--- Task instructions ---
Working from the records below, repeat exactly the lines starting at the line that contains "- Organized by" and ending at the line that contains "- Navigation through", inclusive.

** Data shown follows **

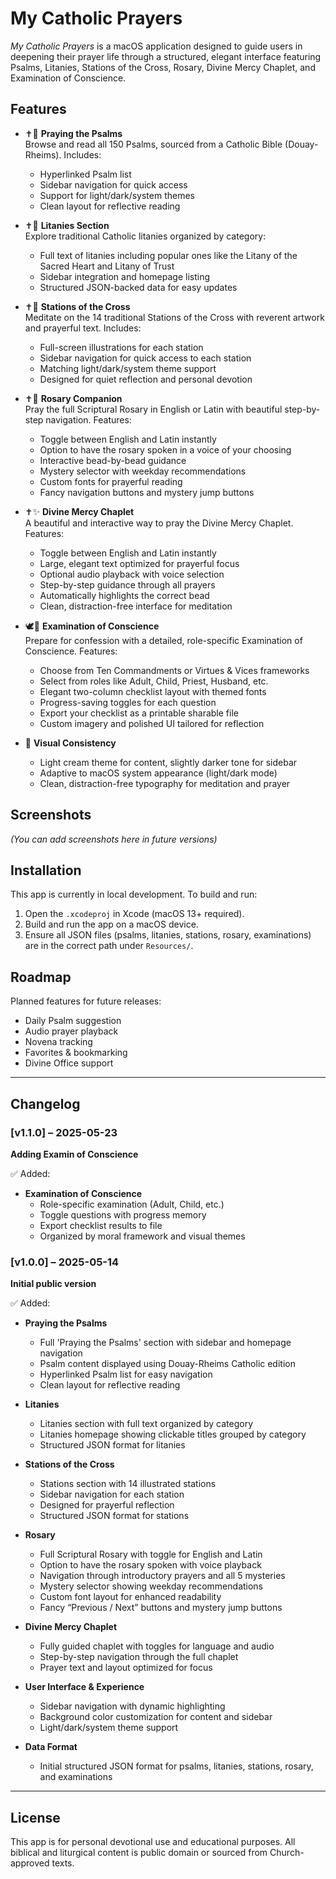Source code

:# My Catholic Prayers

*My Catholic Prayers* is a macOS application designed to guide users in deepening their prayer life through a structured, elegant interface featuring Psalms, Litanies, Stations of the Cross, Rosary, Divine Mercy Chaplet, and Examination of Conscience.

## Features

- ✝️🙏 **Praying the Psalms**  
  Browse and read all 150 Psalms, sourced from a Catholic Bible (Douay-Rheims). Includes:
  - Hyperlinked Psalm list
  - Sidebar navigation for quick access
  - Support for light/dark/system themes
  - Clean layout for reflective reading

- ✝️🙏 **Litanies Section**  
  Explore traditional Catholic litanies organized by category:
  - Full text of litanies including popular ones like the Litany of the Sacred Heart and Litany of Trust
  - Sidebar integration and homepage listing
  - Structured JSON-backed data for easy updates

- ✝️🙏 **Stations of the Cross**  
  Meditate on the 14 traditional Stations of the Cross with reverent artwork and prayerful text. Includes:  
  - Full-screen illustrations for each station  
  - Sidebar navigation for quick access to each station  
  - Matching light/dark/system theme support  
  - Designed for quiet reflection and personal devotion  

- ✝️🙏 **Rosary Companion**  
  Pray the full Scriptural Rosary in English or Latin with beautiful step-by-step navigation. Features:  
  - Toggle between English and Latin instantly  
  - Option to have the rosary spoken in a voice of your choosing  
  - Interactive bead-by-bead guidance  
  - Mystery selector with weekday recommendations  
  - Custom fonts for prayerful reading  
  - Fancy navigation buttons and mystery jump buttons  

- ✝️✨ **Divine Mercy Chaplet**  
  A beautiful and interactive way to pray the Divine Mercy Chaplet. Features:  
  - Toggle between English and Latin instantly  
  - Large, elegant text optimized for prayerful focus  
  - Optional audio playback with voice selection  
  - Step-by-step guidance through all prayers  
  - Automatically highlights the correct bead  
  - Clean, distraction-free interface for meditation  

- 🕊️📝 **Examination of Conscience**  
  Prepare for confession with a detailed, role-specific Examination of Conscience. Features:  
  - Choose from Ten Commandments or Virtues & Vices frameworks  
  - Select from roles like Adult, Child, Priest, Husband, etc.  
  - Elegant two-column checklist layout with themed fonts  
  - Progress-saving toggles for each question  
  - Export your checklist as a printable sharable file  
  - Custom imagery and polished UI tailored for reflection  

- 🎨 **Visual Consistency**  
  - Light cream theme for content, slightly darker tone for sidebar  
  - Adaptive to macOS system appearance (light/dark mode)  
  - Clean, distraction-free typography for meditation and prayer  

## Screenshots

*(You can add screenshots here in future versions)*

## Installation

This app is currently in local development. To build and run:

1. Open the `.xcodeproj` in Xcode (macOS 13+ required).
2. Build and run the app on a macOS device.
3. Ensure all JSON files (psalms, litanies, stations, rosary, examinations) are in the correct path under `Resources/`.

## Roadmap

Planned features for future releases:

- Daily Psalm suggestion
- Audio prayer playback
- Novena tracking
- Favorites & bookmarking
- Divine Office support

---

## Changelog

### [v1.1.0] – 2025-05-23

**Adding Examin of Conscience**

✅ Added:  

- **Examination of Conscience**  
  - Role-specific examination (Adult, Child, etc.)  
  - Toggle questions with progress memory  
  - Export checklist results to file  
  - Organized by moral framework and visual themes 

### [v1.0.0] – 2025-05-14

**Initial public version**

✅ Added:
- **Praying the Psalms**  
  - Full 'Praying the Psalms' section with sidebar and homepage navigation  
  - Psalm content displayed using Douay-Rheims Catholic edition  
  - Hyperlinked Psalm list for easy navigation  
  - Clean layout for reflective reading  

- **Litanies**  
  - Litanies section with full text organized by category  
  - Litanies homepage showing clickable titles grouped by category  
  - Structured JSON format for litanies  

- **Stations of the Cross**  
  - Stations section with 14 illustrated stations  
  - Sidebar navigation for each station  
  - Designed for prayerful reflection  
  - Structured JSON format for stations  

- **Rosary**  
  - Full Scriptural Rosary with toggle for English and Latin  
  - Option to have the rosary spoken with voice playback  
  - Navigation through introductory prayers and all 5 mysteries  
  - Mystery selector showing weekday recommendations  
  - Custom font layout for enhanced readability  
  - Fancy “Previous / Next” buttons and mystery jump buttons  

- **Divine Mercy Chaplet**  
  - Fully guided chaplet with toggles for language and audio  
  - Step-by-step navigation through the full chaplet  
  - Prayer text and layout optimized for focus 

- **User Interface & Experience**  
  - Sidebar navigation with dynamic highlighting  
  - Background color customization for content and sidebar  
  - Light/dark/system theme support  

- **Data Format**  
  - Initial structured JSON format for psalms, litanies, stations, rosary, and examinations  

---

## License

This app is for personal devotional use and educational purposes. All biblical and liturgical content is public domain or sourced from Church-approved texts.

** End of Data shown **

--- Task response ---
  - Organized by moral framework and visual themes 

### [v1.0.0] – 2025-05-14

**Initial public version**

✅ Added:
- **Praying the Psalms**  
  - Full 'Praying the Psalms' section with sidebar and homepage navigation  
  - Psalm content displayed using Douay-Rheims Catholic edition  
  - Hyperlinked Psalm list for easy navigation  
  - Clean layout for reflective reading  

- **Litanies**  
  - Litanies section with full text organized by category  
  - Litanies homepage showing clickable titles grouped by category  
  - Structured JSON format for litanies  

- **Stations of the Cross**  
  - Stations section with 14 illustrated stations  
  - Sidebar navigation for each station  
  - Designed for prayerful reflection  
  - Structured JSON format for stations  

- **Rosary**  
  - Full Scriptural Rosary with toggle for English and Latin  
  - Option to have the rosary spoken with voice playback  
  - Navigation through introductory prayers and all 5 mysteries  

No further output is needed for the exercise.